The more we feel there is more and we need it and then get it, the more we will need again and again. A dog chasing its own tail.
Sometimes enough can seem beautiful.

How many individuals think that way and how dominant is that thinking? Far less than the OP suggests.

Some people turn to religion and do not find satisfaction in it either. They engage in extreme religious practices. It seems like an addiction or at least a lack of balance.

The word ‘instinct’ (and intuition) is a catchall to describe thoughts which are not easily explained by reason. Everyone has experience so it cannot be separated out from instinct and intuition.

‘Bread’ symbolizes material needs. One needs bread to feed the body but one also needs that which feeds the spirit or soul.

…aka Hope.

I don’t think that it can be summed up by one word. The word ‘hope’ itself suggests something separate.

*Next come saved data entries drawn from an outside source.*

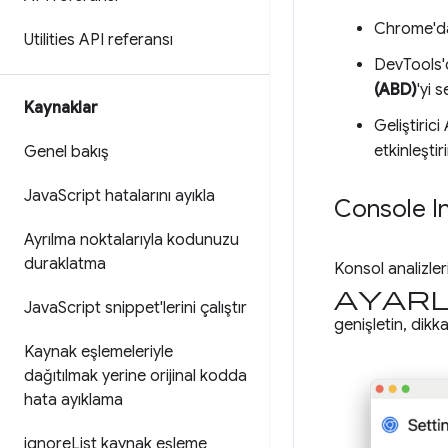
Chrome'da
Utilities API referansı
DevTools
(ABD)
'yi s
Kaynaklar
Geliştirici
etkinleştiri
Genel bakış
Java
Script hatalarını ayıkla
Console In
Ayrılma noktalarıyla kodunuzu
duraklatma
Konsol analizler
ayar
Java
Script snippet'lerini çalıştır
genişletin, dikk
Kaynak eşlemeleriyle
dağıtılmak yerine orijinal kodda
hata ayıklama
ignore
List kaynak eşleme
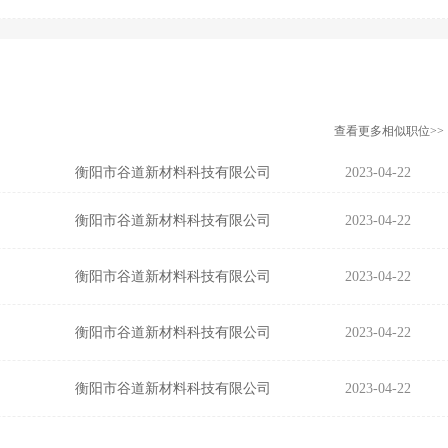
查看更多相似职位>>
衡阳市谷道新材料科技有限公司
2023-04-22
衡阳市谷道新材料科技有限公司
2023-04-22
衡阳市谷道新材料科技有限公司
2023-04-22
衡阳市谷道新材料科技有限公司
2023-04-22
衡阳市谷道新材料科技有限公司
2023-04-22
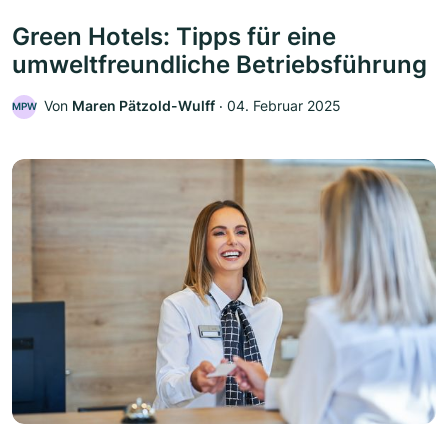
Green Hotels: Tipps für eine
umweltfreundliche Betriebsführung
Von
Maren Pätzold-Wulff
‧
04. Februar 2025
MPW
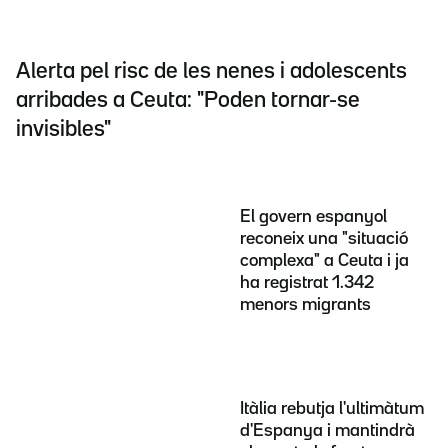
Alerta pel risc de les nenes i adolescents
arribades a Ceuta: "Poden tornar-se
invisibles"
El govern espanyol
reconeix una "situació
complexa" a Ceuta i ja
ha registrat 1.342
menors migrants
Itàlia rebutja l'ultimàtum
d'Espanya i mantindrà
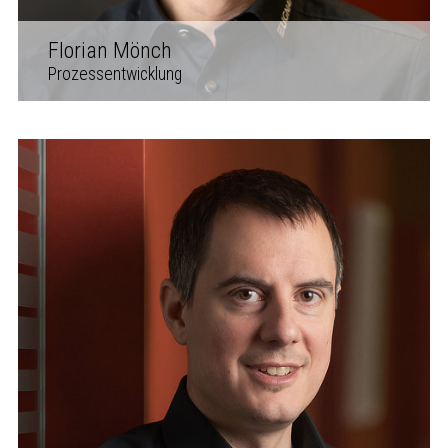
Florian Mönch
Prozessentwicklung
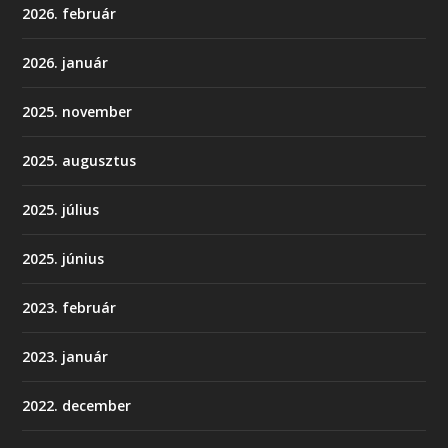
2026. február
2026. január
2025. november
2025. augusztus
2025. július
2025. június
2023. február
2023. január
2022. december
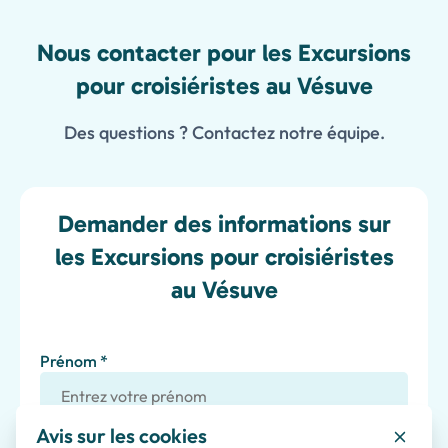
Nous contacter pour les Excursions
pour croisiéristes au Vésuve
Des questions ? Contactez notre équipe.
Demander des informations sur
les Excursions pour croisiéristes
au Vésuve
Prénom *
Avis sur les cookies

Consider just one example:

I can think that I have an important role in the universe. And that is not the same as hoping that I have an important role in the universe.

There is a difference between a noun and a verb.
To hope is not the same as having hope.
Hope and Threat are the two inspires of action in the living, aka the “spirit”.

Moses uses Threat to scatter. Jesus uses Hope to gather.

I think that is a trivial difference.

Jesus said that the Word of God feeds the spirit. The Word of God describes man’s relationship to the universe.

And in more modern analytical terms:
“Word of God” = Perception of Hope and Threat, PHT, guiding all living entities.

…not the hoping or threatening … more than a trivial difference.

What exactly is PHT feeding the spirit?

The inspiration to act, to motivate, to aspire, to live.